Changes in fair value of derivative financial instruments which are used to
hedge the fair value of a recognized asset or a recognized liability are
recognized in the income statement under the same item as changes to the
carrying amount of the hedged item, except for currency translation gains or
losses arising from the hedging of exposures relating to long-term intercompany
receivables in subsidiaries. Currency translation gains or losses related to
such exposure are recognized directly in shareholders' equity.

Changes in fair value of derivative financial instruments, which are used to
hedge the expected future transactions, are recognized directly in shareholders'
equity under retained profit. When the expected future transaction results in an
income or a cost, amounts deferred under retained profit are transferred to the
income statement and included in the same line as the hedged item.

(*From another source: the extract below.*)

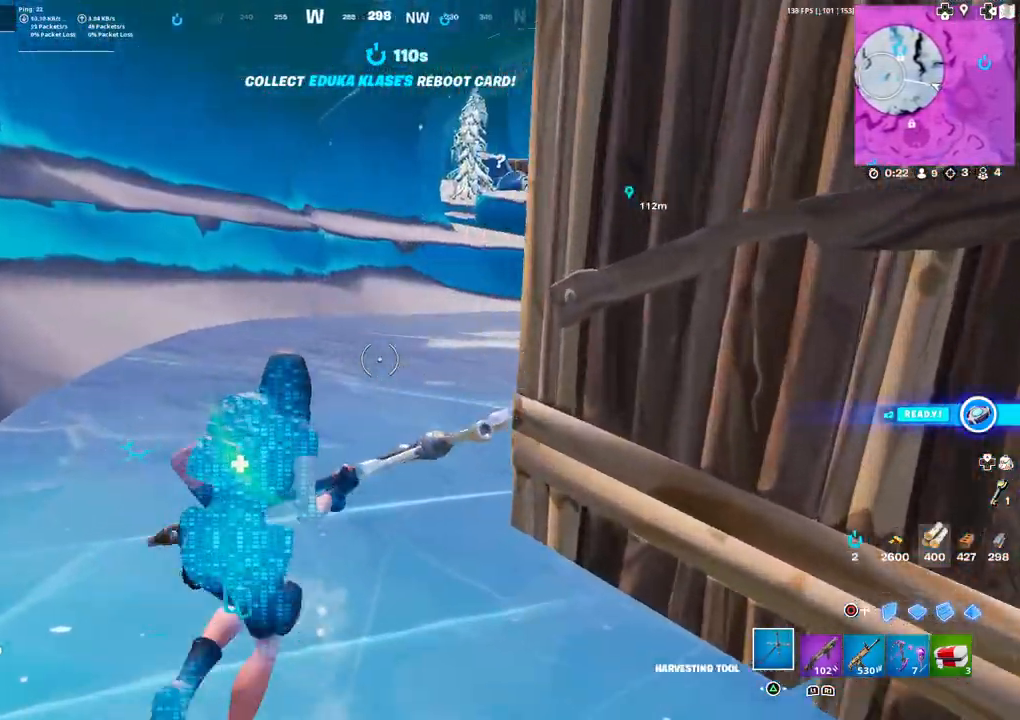
{"buttons": [], "left_stick": "up-right", "right_stick": "center", "events": [[17, "right_stick", "center"], [267, "right_stick", "right"], [350, "right_stick", "center"]]}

Changes in fair value of derivative financial instruments that do not qualify
for hedge accounting are recognized in the income statement at the end of each
period.

Segment information
The Group consists of two business segments: Tanker and Bulk. This segmentation
is based on the Company's internal management and reporting structure in
addition to evaluation of risk and earnings. Transactions between segments are
based on market-related prices and are eliminated at Group level.

The Group only has one geographical segment, because the Group considers the
global market as a whole, and the individual vessels are not limited to specific
parts of the world.

The segment non-current assets consists of the non-current assets used directly
for segment operations.

Current assets are allocated to segments to the extent that they are directly
attributable to segment operations, including inventories, outstanding freight,
other receivables and prepayments.

Segment liabilities comprise segment-operating liabilities including mortgage
debt attached to the vessels, trade payables and other liabilities.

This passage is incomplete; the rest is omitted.